# Clutch Inspection...



## spatz1 (May 19, 2011)

Before i go to the trouble of raising the camper etc....

can anyone tell me if on the 2.8 diesel 5 speed box the clutch wear can be inspected through the small rectangular cut out at the base of the bell housing that appears to be in line with the friction plate and i would expect to be able to inspect it from.... :?:


----------



## steco1958 (Mar 5, 2009)

Is it slipping ?

Usually the only way the clutch is looked at is if the thing slips or fails completely, if you are not experiencing clutch slip, leave well alone

personal opinion, take it for what it is.


----------



## spatz1 (May 19, 2011)

steco1958 said:


> Is it slipping ?
> 
> Usually the only way the clutch is looked at is if the thing slips or fails completely, if you are not experiencing clutch slip, leave well alone
> 
> personal opinion, take it for what it is.

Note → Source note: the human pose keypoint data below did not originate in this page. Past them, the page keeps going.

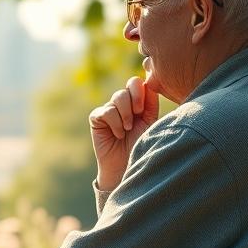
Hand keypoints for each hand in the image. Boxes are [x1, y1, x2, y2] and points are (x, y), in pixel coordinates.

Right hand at [89, 75, 159, 191]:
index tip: (144, 107)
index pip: (137, 83)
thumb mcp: (150, 122)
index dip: (141, 90)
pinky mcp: (97, 117)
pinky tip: (117, 134)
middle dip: (135, 101)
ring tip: (127, 130)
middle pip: (128, 87)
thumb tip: (148, 83)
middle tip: (137, 116)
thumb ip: (150, 103)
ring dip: (126, 115)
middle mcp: (122, 103)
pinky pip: (106, 111)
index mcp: (137, 101)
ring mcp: (109, 109)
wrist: (127, 165)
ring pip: (118, 97)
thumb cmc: (141, 145)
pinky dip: (115, 123)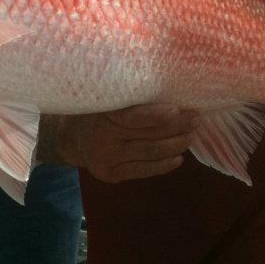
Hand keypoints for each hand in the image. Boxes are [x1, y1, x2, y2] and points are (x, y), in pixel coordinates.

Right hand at [54, 103, 196, 181]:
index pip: (132, 117)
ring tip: (191, 135)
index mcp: (101, 115)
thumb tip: (169, 89)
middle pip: (147, 135)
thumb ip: (127, 97)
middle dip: (176, 127)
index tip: (177, 109)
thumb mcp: (105, 97)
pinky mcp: (112, 174)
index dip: (156, 114)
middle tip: (195, 118)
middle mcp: (103, 139)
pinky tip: (178, 158)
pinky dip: (163, 165)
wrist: (69, 138)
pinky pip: (143, 170)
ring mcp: (107, 159)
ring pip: (149, 152)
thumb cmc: (94, 110)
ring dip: (175, 144)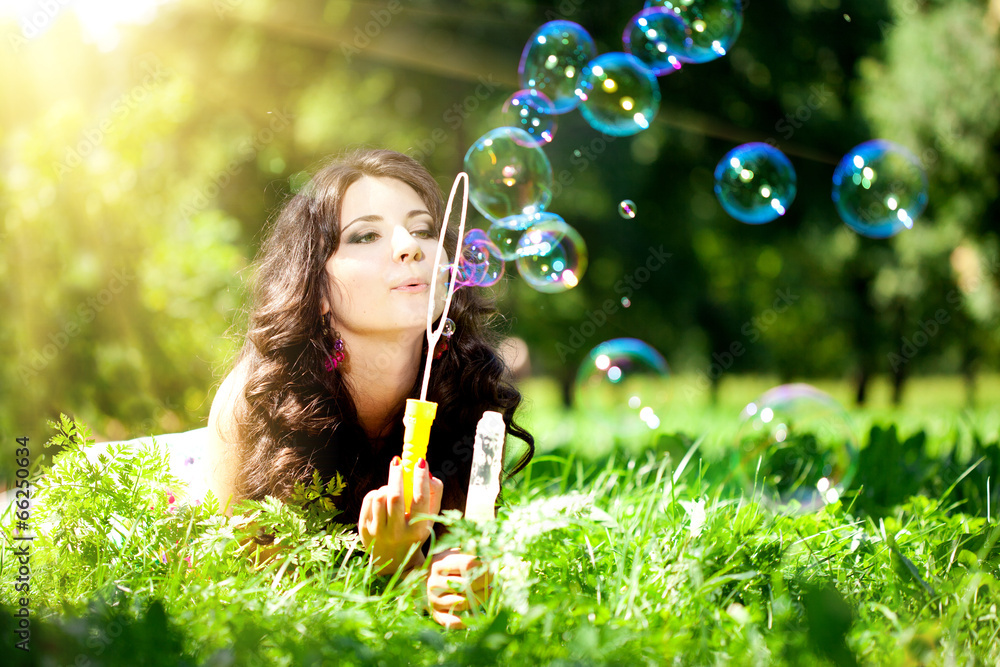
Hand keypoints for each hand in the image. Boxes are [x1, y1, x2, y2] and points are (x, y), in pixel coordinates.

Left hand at [359, 456, 442, 573]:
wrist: (393, 560)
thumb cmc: (415, 530)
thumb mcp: (430, 517)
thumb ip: (434, 493)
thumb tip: (424, 468)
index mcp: (418, 530)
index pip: (420, 499)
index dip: (421, 478)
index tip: (421, 461)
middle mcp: (398, 533)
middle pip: (395, 496)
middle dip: (397, 475)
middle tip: (398, 461)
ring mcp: (379, 532)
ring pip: (380, 496)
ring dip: (387, 486)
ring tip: (392, 488)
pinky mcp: (364, 530)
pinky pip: (369, 500)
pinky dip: (377, 493)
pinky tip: (382, 498)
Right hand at [427, 548, 490, 629]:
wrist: (423, 579)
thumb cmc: (446, 565)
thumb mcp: (454, 554)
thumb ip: (471, 555)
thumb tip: (493, 554)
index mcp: (439, 565)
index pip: (466, 566)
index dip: (483, 567)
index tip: (492, 568)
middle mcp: (434, 583)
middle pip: (465, 585)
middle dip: (483, 584)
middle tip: (493, 582)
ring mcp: (433, 600)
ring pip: (462, 603)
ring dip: (479, 600)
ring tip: (488, 593)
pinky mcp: (435, 614)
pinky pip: (452, 621)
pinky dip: (466, 621)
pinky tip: (476, 615)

no problems... i just like to do a very thorough inspection at the begining of each season :wink:


----------



## Mrplodd (Mar 4, 2008)

Wouldnt think so !!! The centre of the friction plate is totally covered by the pressure plate and flywheel :roll:


----------



## cabby (May 14, 2005)

damm you beat me to it Mr Plodd. :roll: :roll: 

cabby


----------



## spatz1 (May 19, 2011)

Mrplodd said:


> Wouldnt think so !!! The centre of the friction plate is totally covered by the pressure plate and flywheel :roll:


its not the centre i want to see 

i want to see between the bolt points of the clutch sprung cover and the flywheel as the sprung cover is usually raised between them. A bit of in gear rocking of the vehicle lines things up and the friction plate thickness remaining can be seen if this inspection cut out is what i think it is and is common on cars....


----------



## loddy (Feb 12, 2007)

If it's a dual mass flywheel you wont see anything

Loddy :wink:


----------



## spatz1 (May 19, 2011)

loddy said:


> If it's a dual mass flywheel you wont see anything
> 
> Loddy :wink:


cheers loddy...

i didnt even know what a dual mass fly wheel is and can see how the recessed friction plate will be hidden from view now i know what one is :wink:

seems they were fitted to 2006 on vans and mines a 55 plate so i might as well have a look and see whats on my van as from what i ve gleaned already there can be one or two problems associated with having one fitted :wink:


----------